Saturday, January 27, 2007

The Travel Instinct

We wanted kids, and now we want to travel. Pretty much everyone instinctively feels the need to do the former (and many of us obey that instinct), but only for some is the urge to travel strongly felt. When I heard guests on the recent RTE Radio1 conversation with two travelling mothers, I felt part of their tribe. I wonder whether the travel bug can be explained in Darwinian terms.

(I know that most people venture beyond their own borders these days, but there are differences between wanting to get out from underneath grey Irish skies for two weeks a year, and wanting to really see other parts of the world. Those with the latter in mind are most definitely in the minority. But as a sidebar, it's quite interesting to see that from an evolutionary point of view, despite the amount of time we've populated the northern latitudes, we've never taken to the cold and darkness.)

The problem is that while it might make sense for a population to support a bunch of curious explorers (who will find new resources and lands to cope with increasing populations), most evolutionary biologists don't believe that natural selection operates on groups - just individuals. And curiosity kills more than the cat: In theory, natural selection should have operated against these risk-takers.

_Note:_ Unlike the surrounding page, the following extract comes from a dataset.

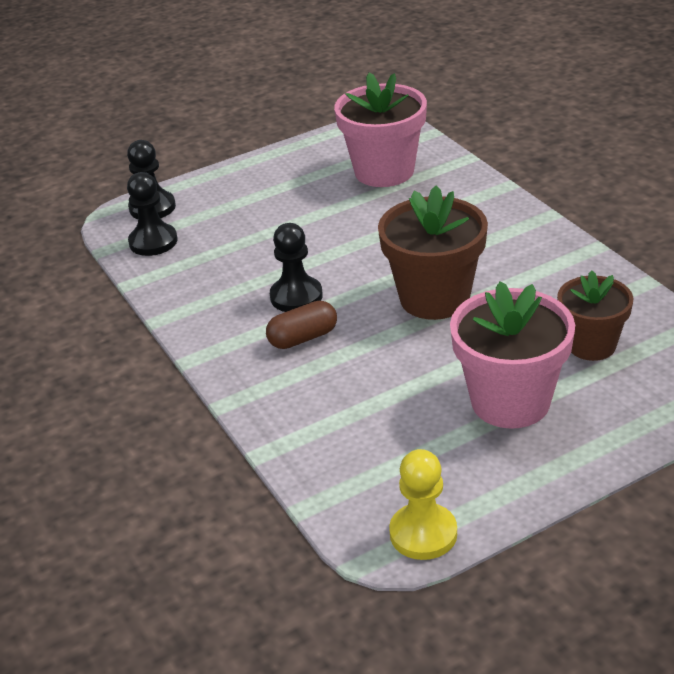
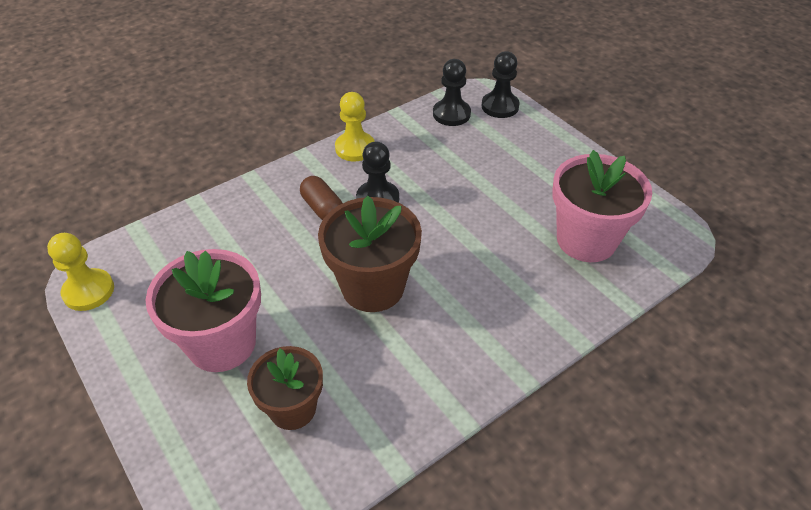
camera: 80 degrees right, 10 degrees up
(195, 315) = (355, 148): none -> yellow pawn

But nonetheless the urge is there, and the reasons have got to be, in base, Darwinian. So here's my layman's take on how natural selection, operating on the individual, could create pressure in favour of exploration:

If a tribe is running out of resources and doomed to die out, the explorers are the ones who are most likely to survive by moving on and finding a new base that is likely to support the hunter-gatherer requirements. If they explore as a group of mixed sex, and establish a new settlement, then the genes for exploration are going to form the basis of the entire future tribe's genotype. In other words it'll have such a strong foothold in the population that even allowing for evolutionary pressure against exploration (curiosity killing the cat) it will survive in some percentage in the population. At least it will survive long enough so that when that new tribe finds that resources are running out, the remaining explorers in the population will be the ones to venture out and establish a new population. So to summarize, new populations were more likely to be spawned by adventurers.

If any of this is true, it's interesting to think about what the current state of affairs might be. There is no longer any hunter-gather activity, or spawning of new populations but then again exploration and travel is less likely to kill you. At least - I hope so!!?